Oha ... Sach ich doch der klassische Fehler  .
Die 0,26er dürfte (mit nem reallen Durchmesser von 0,35 x 0,58 mm [gemessen von Walko http://people.freenet.de/walk.freenet.de/index.html]) n halbes Abschleppseil sein und ist dazu auch noch platt wie ne Flunder .

Glaub nicht das du die hier in Deutschen gewässern außer vielleicht zum Wallerfischen sinnvoll einsetzen kannst .

Zum Angeln auf Barsch , Zander und Hecht sind normalerweise Durchmesser von 0,10 - 0,17 mm im gebrauch .

Das die Hersteller auch immer so be*******n müssen #q


----------



## Torskfisk (4. Dezember 2006)

*AW: geflochtene Schnur knoten??*

Wolltest du die Geflochtene für Norwegen???
wegen dem Durchmesser???
Ansonsten kannst du die Geflochtene prima mit dem Albrightknoten an die Monofile kriegen.
PS: zum Hochseeangeln nehm ich maximal 17`Geflecht


----------



## Zander 41 (4. Dezember 2006)

*AW: geflochtene Schnur knoten??*

Hallo Barschangler,
Natürlich verwendet man bei einer geflochtenen Schur einen anderen Knoten wie bei einer monofilen Schnur.
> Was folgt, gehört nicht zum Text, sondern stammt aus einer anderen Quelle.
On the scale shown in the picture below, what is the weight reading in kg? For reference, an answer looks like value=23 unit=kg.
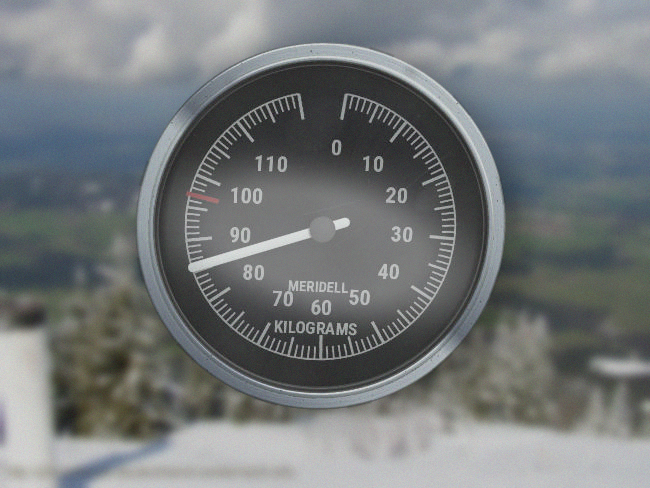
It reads value=86 unit=kg
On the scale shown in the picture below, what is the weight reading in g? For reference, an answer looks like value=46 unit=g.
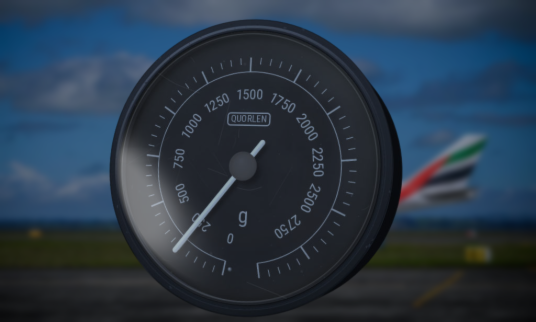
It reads value=250 unit=g
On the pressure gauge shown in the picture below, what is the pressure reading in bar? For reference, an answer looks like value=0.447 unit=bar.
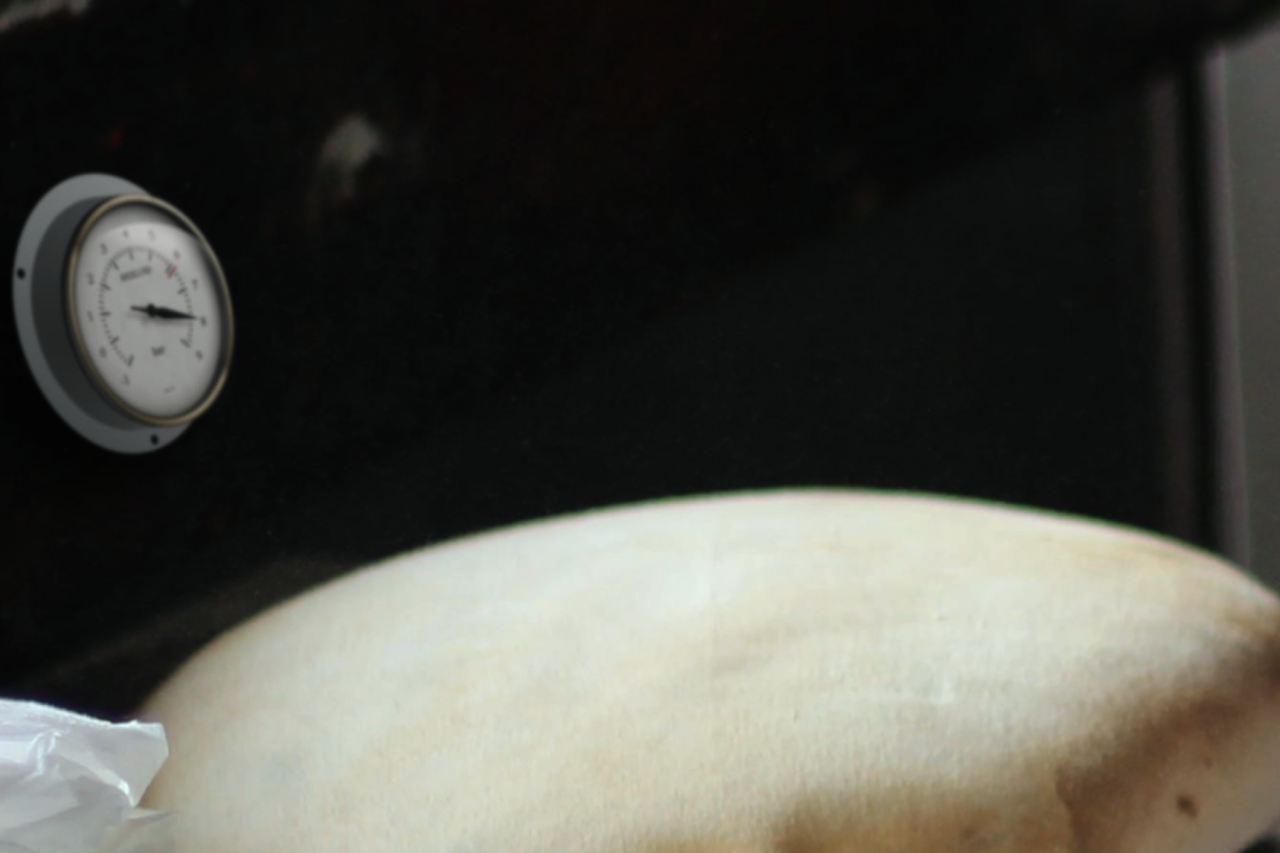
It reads value=8 unit=bar
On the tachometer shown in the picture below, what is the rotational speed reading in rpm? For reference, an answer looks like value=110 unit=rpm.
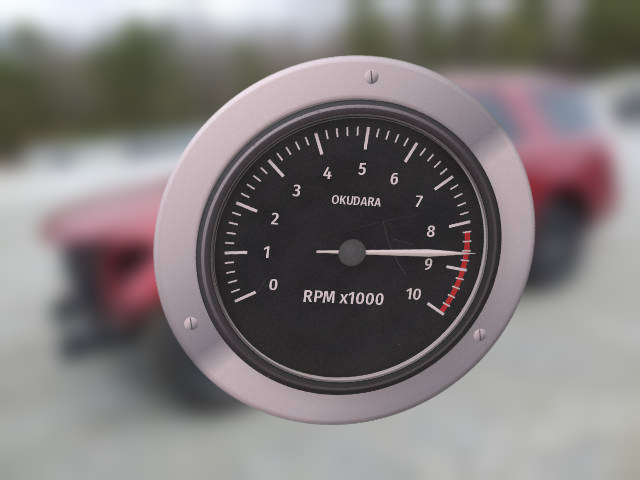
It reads value=8600 unit=rpm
Meiner Meinung nach spielt es keine Rolle, welche Farbe die Schnur hat. Habe auch mit Fireline in gelb gefischt und die Fische haben trotzdem gebissen. Momentan fische ich mit der Fireline pink, auch hier habe ich keine Einbuße an Fischen. Auf der unten genannten Internetseite befindet sich eine Knotentabelle, wo du dir sämtliche Knoten ansehen kannst. Befolgst du die Angaben in dieser Tabelle, kann dir knotenmäßig nichts passieren

http://people.freenet.de/ernst-spangenberger/fisch.htm

Gruß und viel Petri Heil

Zander41


----------



## Laubi (5. Dezember 2006)

*AW: geflochtene Schnur knoten??*

hi barschangler,
ich verwende bei mono wie auch bei geflochtener den Grinnerknoten, nur das ich diesen bei Geflochtener Schnur doppelt leg und vor dem Zusammenziehen einen Tropfen Sekundenkleber darauf mache, damit sich die Schur unter starken Zug nicht selbst zerschneidet.
wenn Du nicht weißt wie der Grinnerknoten gebunden wird schau mal bei www.koeder-shop.de nach.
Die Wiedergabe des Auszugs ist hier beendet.